→ What the task asks
Reproduce every line of the items below word for word, but leave the pictures out of your answer.

(Visual layout records)
[start]

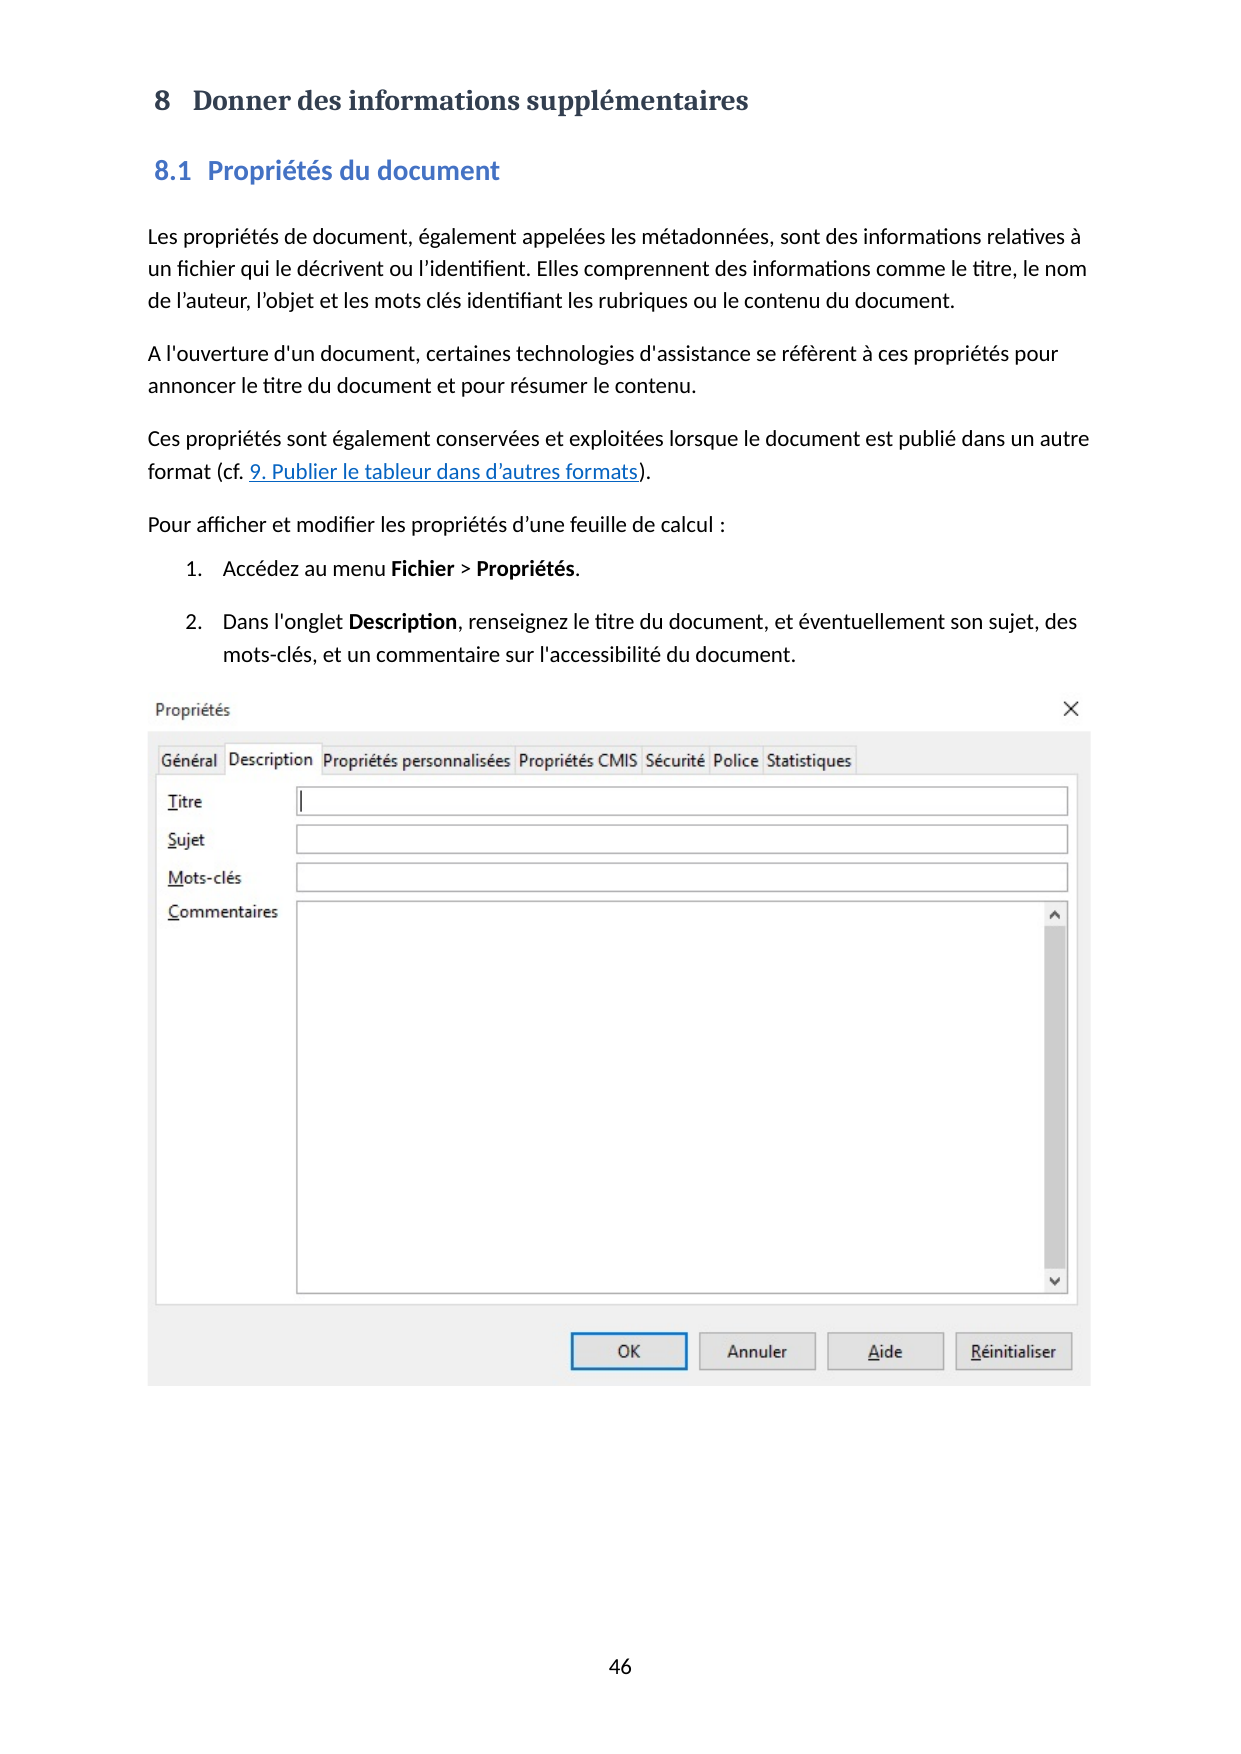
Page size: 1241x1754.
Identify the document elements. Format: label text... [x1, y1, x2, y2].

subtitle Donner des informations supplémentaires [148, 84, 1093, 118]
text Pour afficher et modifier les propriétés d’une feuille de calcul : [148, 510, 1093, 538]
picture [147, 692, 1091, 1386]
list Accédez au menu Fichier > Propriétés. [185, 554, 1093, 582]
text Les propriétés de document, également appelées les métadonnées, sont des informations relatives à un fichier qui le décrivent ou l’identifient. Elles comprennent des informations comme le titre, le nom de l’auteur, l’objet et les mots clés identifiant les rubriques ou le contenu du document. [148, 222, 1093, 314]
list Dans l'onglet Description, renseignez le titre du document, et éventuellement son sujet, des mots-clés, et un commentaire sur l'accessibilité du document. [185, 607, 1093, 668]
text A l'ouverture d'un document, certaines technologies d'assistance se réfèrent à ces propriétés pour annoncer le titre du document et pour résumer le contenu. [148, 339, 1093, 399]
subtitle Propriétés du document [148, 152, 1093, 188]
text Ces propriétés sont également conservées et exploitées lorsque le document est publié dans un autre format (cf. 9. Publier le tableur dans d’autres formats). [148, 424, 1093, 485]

[end]

→ Output below
Page size: 1241x1754.
Identify the document elements. Format: label text... [x1, y1, x2, y2].

subtitle Donner des informations supplémentaires [148, 84, 1093, 118]
text Pour afficher et modifier les propriétés d’une feuille de calcul : [148, 510, 1093, 538]
picture [147, 692, 1091, 1386]
list Accédez au menu Fichier > Propriétés. [185, 554, 1093, 582]
text Les propriétés de document, également appelées les métadonnées, sont des informations relatives à un fichier qui le décrivent ou l’identifient. Elles comprennent des informations comme le titre, le nom de l’auteur, l’objet et les mots clés identifiant les rubriques ou le contenu du document. [148, 222, 1093, 314]
list Dans l'onglet Description, renseignez le titre du document, et éventuellement son sujet, des mots-clés, et un commentaire sur l'accessibilité du document. [185, 607, 1093, 668]
text A l'ouverture d'un document, certaines technologies d'assistance se réfèrent à ces propriétés pour annoncer le titre du document et pour résumer le contenu. [148, 339, 1093, 399]
subtitle Propriétés du document [148, 152, 1093, 188]
text Ces propriétés sont également conservées et exploitées lorsque le document est publié dans un autre format (cf. 9. Publier le tableur dans d’autres formats). [148, 424, 1093, 485]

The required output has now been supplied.